Personally, I've no issues with calling variants by a countries name as I'm not daft enough to think it means that they've created it and I should blame them for it. Kent and Yorkshire are areas of a quite cosmopolitan nation so in my opinion it's much less likely to be co-opted as a racial weapon than if it were China or India.
 
It’s def used as a dog whistle by the us and the eu though hence why the Uk variant became a byword for exclusion.

so it shouldnt be used to castigate others but it has and it is.
 
And here


But these arguments miss the larger stakes of disease nomenclature. As the World Health Organization cautioned in 2015, including geographic locations in disease names has various problematic implications. Not least among them: Those eager to avoid having diseases named for their countries might cover up the appearance of new ones, as many are suggesting China did in the early days of this pandemic.

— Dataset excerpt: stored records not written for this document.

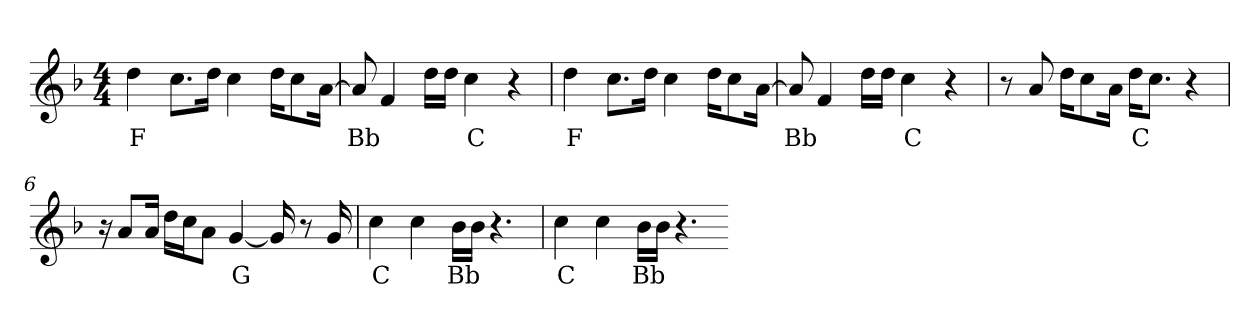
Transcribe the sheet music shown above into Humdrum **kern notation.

**kern	**text
*part1	*part1
*staff1	*staff1
*clefG2	*
*k[b-]	*
*M4/4	*
=1	=1
4dd	F
8.cc\L	.
16dd\Jk	.
4cc	.
16dd\KL	.
8cc\	.
[16a\Jk	.
=2	=2
8a]	Bb
4f	.
16dd\LL	.
16dd\JJ	.
4cc	C
4r	.
=3	=3
4dd	F
8.cc\L	.
16dd\Jk	.
4cc	.
16dd\KL	.
8cc\	.
[16a\Jk	.
=4	=4
8a]	Bb
4f	.
16dd\LL	.
16dd\JJ	.
4cc	C
4r	.
=5	=5
8r	.
8a	.
16dd\KL	.
8cc\	.
16a\Jk	.
16dd\KL	C
8.cc\J	.
4r	.
=6	=6
16r	.
8a/L	.
16a/Jk	.
16dd\LL	.
16cc\J	.
8a\J	.
[4g	G
16g]	.
8r	.
16g	.
=7	=7
4cc	C
4cc	.
16b-\LL	Bb
16b-\JJ	.
4.r	.
=8	=8
4cc	C
4cc	.
16b-\LL	Bb
16b-\JJ	.
4.r	.
=-	=-
*-	*-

Geographic naming of pathogens and diseases can also foster a false sense of security. Labeling a virus as “foreign” may lead to the sense that it can be avoided by simply cutting off travel from the country in question, though public health authorities caution against disease management approaches that attribute contagious illnesses to a particular location.

Early in the pandemic, President Donald Trump was quick to ban travel to countries that had large Covid-19 outbreaks, such as Italy, South Korea, and China. But as America’s Covid-19 numbers demonstrate, cordoning approaches to pandemic management are grossly insufficient, given the density and interconnectedness of the human population.

 
Viruses mutate. Variants happen. They may be more transmissible but are invariably weaker and less damaging as a result. So far there’s not been one that has been outside the range of the vaccines.

I’m bored of this, I’m going for a twix.